BALTIMORE (WJZ) -- White House representatives on Thursday met virtually with Maryland community partners to discuss issues important to our communities.

One of the conversations centered on the $1 trillion bipartisan infrastructure bill signed into law in November, which will steer money to state and local governments to rebuild roads, bridges and public transportation with a focus on climate change mitigation.

"In Maryland, there are 273 bridges and over 2,201 miles of highway in poor condition," said Saki Ververis, the White House's director of veterans engagement.

Ververis, an Anne Arundel County resident, commutes to Washington D.C. on roads that could potentially be improved through the infrastructure law.

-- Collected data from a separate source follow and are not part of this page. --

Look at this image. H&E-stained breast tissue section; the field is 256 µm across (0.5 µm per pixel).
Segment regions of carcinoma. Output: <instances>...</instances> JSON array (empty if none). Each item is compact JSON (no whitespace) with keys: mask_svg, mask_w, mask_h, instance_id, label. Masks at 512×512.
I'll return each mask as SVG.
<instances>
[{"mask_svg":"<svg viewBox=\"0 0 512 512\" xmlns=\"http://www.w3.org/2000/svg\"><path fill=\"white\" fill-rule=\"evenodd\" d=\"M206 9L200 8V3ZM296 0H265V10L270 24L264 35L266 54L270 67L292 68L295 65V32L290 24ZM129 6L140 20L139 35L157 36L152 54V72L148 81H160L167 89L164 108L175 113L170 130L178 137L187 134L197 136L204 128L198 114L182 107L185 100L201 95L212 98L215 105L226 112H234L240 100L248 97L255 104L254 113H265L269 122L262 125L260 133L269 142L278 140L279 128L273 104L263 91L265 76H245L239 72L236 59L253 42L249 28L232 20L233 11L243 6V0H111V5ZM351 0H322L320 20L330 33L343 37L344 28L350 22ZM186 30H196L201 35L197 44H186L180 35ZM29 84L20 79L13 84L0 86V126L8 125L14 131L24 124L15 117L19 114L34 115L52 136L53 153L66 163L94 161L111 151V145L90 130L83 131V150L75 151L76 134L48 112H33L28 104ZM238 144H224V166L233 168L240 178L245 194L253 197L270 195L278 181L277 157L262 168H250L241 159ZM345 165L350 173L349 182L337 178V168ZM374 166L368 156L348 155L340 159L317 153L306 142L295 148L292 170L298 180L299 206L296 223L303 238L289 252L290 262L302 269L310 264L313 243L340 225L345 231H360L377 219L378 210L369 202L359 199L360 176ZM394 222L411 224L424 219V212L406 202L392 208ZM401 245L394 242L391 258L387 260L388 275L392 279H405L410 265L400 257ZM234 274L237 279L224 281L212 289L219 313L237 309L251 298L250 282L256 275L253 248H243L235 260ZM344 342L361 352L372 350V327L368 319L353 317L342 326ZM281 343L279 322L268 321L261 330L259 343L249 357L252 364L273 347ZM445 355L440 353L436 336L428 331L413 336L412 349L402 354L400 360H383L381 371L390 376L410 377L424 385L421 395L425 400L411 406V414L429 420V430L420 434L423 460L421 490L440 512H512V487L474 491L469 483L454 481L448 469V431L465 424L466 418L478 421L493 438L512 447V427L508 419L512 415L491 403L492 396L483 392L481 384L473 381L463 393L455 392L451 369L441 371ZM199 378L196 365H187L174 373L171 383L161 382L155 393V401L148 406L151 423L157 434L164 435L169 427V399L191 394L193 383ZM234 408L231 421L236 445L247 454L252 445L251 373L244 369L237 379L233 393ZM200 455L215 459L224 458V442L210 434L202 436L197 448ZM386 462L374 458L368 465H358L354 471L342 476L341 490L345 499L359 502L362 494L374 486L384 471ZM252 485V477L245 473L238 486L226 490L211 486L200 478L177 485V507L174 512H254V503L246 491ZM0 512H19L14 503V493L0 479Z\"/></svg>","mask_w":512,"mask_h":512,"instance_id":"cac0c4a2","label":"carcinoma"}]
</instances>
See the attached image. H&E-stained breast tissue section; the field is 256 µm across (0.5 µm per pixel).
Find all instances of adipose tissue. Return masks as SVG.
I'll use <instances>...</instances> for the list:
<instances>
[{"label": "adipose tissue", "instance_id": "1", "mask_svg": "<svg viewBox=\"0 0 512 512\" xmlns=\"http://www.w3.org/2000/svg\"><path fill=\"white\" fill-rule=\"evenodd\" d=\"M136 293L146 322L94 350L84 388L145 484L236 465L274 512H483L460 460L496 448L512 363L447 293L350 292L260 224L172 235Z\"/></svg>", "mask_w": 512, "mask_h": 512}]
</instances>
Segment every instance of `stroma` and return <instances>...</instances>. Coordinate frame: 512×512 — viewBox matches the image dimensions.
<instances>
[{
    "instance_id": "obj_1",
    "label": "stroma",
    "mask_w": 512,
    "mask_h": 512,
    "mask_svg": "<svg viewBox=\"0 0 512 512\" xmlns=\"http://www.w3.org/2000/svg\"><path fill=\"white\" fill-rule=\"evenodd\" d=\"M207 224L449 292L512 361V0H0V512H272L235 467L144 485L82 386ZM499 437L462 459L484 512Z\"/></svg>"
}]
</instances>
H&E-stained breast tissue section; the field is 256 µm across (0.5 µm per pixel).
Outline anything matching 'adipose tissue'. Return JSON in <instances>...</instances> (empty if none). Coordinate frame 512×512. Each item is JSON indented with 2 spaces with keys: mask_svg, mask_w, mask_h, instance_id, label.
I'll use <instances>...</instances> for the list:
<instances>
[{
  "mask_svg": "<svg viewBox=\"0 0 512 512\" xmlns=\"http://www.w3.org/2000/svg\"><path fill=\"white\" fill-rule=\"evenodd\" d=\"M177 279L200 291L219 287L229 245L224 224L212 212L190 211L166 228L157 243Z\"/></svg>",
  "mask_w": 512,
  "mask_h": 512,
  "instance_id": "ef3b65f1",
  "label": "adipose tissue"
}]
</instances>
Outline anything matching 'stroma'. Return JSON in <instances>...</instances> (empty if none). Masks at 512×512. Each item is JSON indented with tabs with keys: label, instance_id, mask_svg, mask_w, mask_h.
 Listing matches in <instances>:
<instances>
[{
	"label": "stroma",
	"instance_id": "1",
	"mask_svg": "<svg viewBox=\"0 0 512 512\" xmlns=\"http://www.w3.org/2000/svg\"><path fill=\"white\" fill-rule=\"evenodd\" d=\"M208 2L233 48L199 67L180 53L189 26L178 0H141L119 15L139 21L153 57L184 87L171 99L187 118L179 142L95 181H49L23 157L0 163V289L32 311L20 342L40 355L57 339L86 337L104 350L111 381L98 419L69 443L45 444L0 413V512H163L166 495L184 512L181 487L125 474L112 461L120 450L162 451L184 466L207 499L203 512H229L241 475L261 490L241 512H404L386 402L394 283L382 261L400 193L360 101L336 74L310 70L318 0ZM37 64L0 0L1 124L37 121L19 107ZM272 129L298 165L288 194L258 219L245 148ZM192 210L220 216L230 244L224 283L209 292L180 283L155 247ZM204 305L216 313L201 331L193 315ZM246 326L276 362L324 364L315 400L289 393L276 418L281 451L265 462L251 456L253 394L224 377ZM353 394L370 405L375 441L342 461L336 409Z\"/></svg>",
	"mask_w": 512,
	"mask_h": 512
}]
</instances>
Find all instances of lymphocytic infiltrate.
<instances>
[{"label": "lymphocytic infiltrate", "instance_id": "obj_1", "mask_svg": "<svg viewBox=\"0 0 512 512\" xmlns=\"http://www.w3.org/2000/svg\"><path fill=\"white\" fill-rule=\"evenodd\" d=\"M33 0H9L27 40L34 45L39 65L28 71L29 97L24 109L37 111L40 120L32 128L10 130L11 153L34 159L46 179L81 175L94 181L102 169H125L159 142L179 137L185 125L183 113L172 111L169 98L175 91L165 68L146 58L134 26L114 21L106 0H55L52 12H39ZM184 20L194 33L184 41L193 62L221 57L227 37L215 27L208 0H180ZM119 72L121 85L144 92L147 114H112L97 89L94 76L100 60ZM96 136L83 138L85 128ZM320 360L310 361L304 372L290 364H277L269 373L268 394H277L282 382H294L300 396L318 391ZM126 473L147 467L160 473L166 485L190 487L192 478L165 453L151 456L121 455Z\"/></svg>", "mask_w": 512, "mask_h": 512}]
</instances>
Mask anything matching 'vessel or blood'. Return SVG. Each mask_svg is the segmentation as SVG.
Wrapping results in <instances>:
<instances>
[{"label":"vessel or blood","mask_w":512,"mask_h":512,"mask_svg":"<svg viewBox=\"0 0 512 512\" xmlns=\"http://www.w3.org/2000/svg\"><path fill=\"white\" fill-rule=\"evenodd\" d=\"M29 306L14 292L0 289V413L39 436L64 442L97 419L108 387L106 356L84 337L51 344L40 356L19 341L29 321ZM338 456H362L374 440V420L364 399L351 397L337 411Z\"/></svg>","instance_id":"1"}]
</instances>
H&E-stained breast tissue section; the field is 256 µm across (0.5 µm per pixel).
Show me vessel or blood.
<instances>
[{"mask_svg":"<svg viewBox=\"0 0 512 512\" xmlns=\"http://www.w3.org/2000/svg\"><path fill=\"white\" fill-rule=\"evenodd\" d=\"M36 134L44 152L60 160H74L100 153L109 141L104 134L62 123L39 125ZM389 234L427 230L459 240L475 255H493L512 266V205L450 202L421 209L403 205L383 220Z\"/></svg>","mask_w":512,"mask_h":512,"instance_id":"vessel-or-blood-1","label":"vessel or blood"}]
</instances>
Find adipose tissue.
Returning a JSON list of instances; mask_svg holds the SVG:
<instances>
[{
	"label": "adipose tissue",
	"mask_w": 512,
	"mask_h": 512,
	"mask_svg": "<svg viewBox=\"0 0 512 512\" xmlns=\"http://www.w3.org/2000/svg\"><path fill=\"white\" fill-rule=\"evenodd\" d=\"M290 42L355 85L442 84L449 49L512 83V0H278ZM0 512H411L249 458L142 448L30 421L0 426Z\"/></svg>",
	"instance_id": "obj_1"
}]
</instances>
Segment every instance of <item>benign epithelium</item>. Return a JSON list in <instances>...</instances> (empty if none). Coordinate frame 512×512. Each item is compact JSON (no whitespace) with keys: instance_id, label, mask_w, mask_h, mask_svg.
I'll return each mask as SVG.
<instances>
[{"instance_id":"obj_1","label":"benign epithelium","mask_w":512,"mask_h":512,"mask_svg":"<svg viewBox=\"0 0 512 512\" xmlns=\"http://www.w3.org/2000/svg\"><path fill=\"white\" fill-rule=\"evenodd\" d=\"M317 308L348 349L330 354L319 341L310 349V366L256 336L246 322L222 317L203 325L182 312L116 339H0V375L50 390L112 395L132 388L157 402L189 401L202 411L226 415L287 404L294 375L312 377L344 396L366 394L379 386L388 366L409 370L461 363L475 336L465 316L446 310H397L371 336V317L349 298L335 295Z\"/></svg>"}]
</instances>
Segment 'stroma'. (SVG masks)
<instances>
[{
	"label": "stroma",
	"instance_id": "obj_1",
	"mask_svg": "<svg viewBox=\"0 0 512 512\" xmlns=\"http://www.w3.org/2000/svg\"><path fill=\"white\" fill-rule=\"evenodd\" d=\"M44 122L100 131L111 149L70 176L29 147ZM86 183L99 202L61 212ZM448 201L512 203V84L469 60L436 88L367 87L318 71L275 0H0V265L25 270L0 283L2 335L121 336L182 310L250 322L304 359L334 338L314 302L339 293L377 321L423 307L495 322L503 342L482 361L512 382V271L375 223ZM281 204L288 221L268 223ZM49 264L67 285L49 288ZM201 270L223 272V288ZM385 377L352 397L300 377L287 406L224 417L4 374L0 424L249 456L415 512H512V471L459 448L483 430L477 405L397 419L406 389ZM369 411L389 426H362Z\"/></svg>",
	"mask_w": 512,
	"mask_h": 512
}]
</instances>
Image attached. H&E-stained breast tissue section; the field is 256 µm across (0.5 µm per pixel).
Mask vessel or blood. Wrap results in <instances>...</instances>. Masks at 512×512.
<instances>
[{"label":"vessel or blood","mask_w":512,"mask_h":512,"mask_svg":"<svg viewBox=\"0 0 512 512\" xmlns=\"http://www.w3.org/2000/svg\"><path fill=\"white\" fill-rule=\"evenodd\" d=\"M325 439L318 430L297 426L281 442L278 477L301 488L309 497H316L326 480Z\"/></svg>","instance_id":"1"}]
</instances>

"I got this job at the White House and ended up having to commute every day, and I got to really experience how long that commute can really be," Ververis said. "So, it's been a great learning experience, and I'm very excited to see how the infrastructure law will potentially improve my commute."

According to White House officials, Maryland is expected to receive roughly $4.6 billion dollars over five years in federal formula funding for highways and bridges. That's approximately 36% more than what the state receives on average each year for the same purpose.

"On average, each driver pays about $637 dollars per year in costs due to driving on roads in need of repair," Ververis said.

The American Society of Civil Engineers gave Maryland a C grade on its overall infrastructure report card. According to the report, roadway capacity lags behind travel demand during peak hours with "heavy to severe" congestion happening on about 15% of the highway network.

Over the last decade, Ververis said, commute times have increased more than 5% throughout the state.

Maryland's bridges scored a B rating with approximately 5% listed in poor condition, compared to the national average of nearly 8.5%. On average, the American Society of Civil Engineers found bridges in the state are 48 years old, quickly approaching their 50-year lifespan.

Residents were able to share opinions on happenings in their communities with White House officials, however, this portion was closed to the media.